**** Given information ****
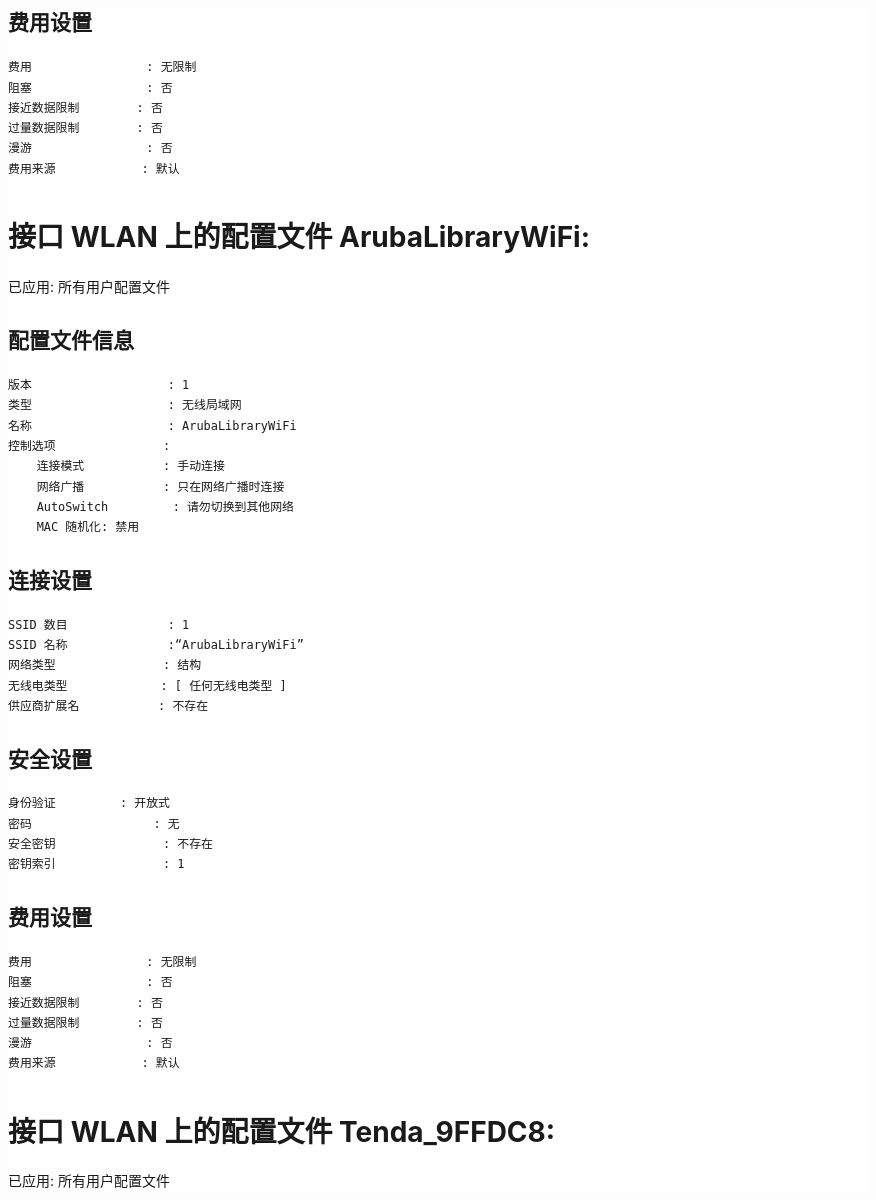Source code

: 费用设置
-------------
    费用                : 无限制
    阻塞                : 否
    接近数据限制        : 否
    过量数据限制        : 否
    漫游                : 否
    费用来源            : 默认


接口 WLAN 上的配置文件 ArubaLibraryWiFi:
=======================================================================

已应用: 所有用户配置文件

配置文件信息
-------------------
    版本                   : 1
    类型                   : 无线局域网
    名称                   : ArubaLibraryWiFi
    控制选项               :
        连接模式           : 手动连接
        网络广播           : 只在网络广播时连接
        AutoSwitch         : 请勿切换到其他网络
        MAC 随机化: 禁用

连接设置
---------------------
    SSID 数目              : 1
    SSID 名称              :“ArubaLibraryWiFi”
    网络类型               : 结构
    无线电类型             : [ 任何无线电类型 ]
    供应商扩展名           : 不存在

安全设置
-----------------
    身份验证         : 开放式
    密码                 : 无
    安全密钥               : 不存在
    密钥索引               : 1

费用设置
-------------
    费用                : 无限制
    阻塞                : 否
    接近数据限制        : 否
    过量数据限制        : 否
    漫游                : 否
    费用来源            : 默认


接口 WLAN 上的配置文件 Tenda_9FFDC8:
=======================================================================

已应用: 所有用户配置文件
****
Reproduce each record above by retyping it exactly; omit all images.

Result:
Source code

: 费用设置
-------------
    费用                : 无限制
    阻塞                : 否
    接近数据限制        : 否
    过量数据限制        : 否
    漫游                : 否
    费用来源            : 默认


接口 WLAN 上的配置文件 ArubaLibraryWiFi:
=======================================================================

已应用: 所有用户配置文件

配置文件信息
-------------------
    版本                   : 1
    类型                   : 无线局域网
    名称                   : ArubaLibraryWiFi
    控制选项               :
        连接模式           : 手动连接
        网络广播           : 只在网络广播时连接
        AutoSwitch         : 请勿切换到其他网络
        MAC 随机化: 禁用

连接设置
---------------------
    SSID 数目              : 1
    SSID 名称              :“ArubaLibraryWiFi”
    网络类型               : 结构
    无线电类型             : [ 任何无线电类型 ]
    供应商扩展名           : 不存在

安全设置
-----------------
    身份验证         : 开放式
    密码                 : 无
    安全密钥               : 不存在
    密钥索引               : 1

费用设置
-------------
    费用                : 无限制
    阻塞                : 否
    接近数据限制        : 否
    过量数据限制        : 否
    漫游                : 否
    费用来源            : 默认


接口 WLAN 上的配置文件 Tenda_9FFDC8:
=======================================================================

已应用: 所有用户配置文件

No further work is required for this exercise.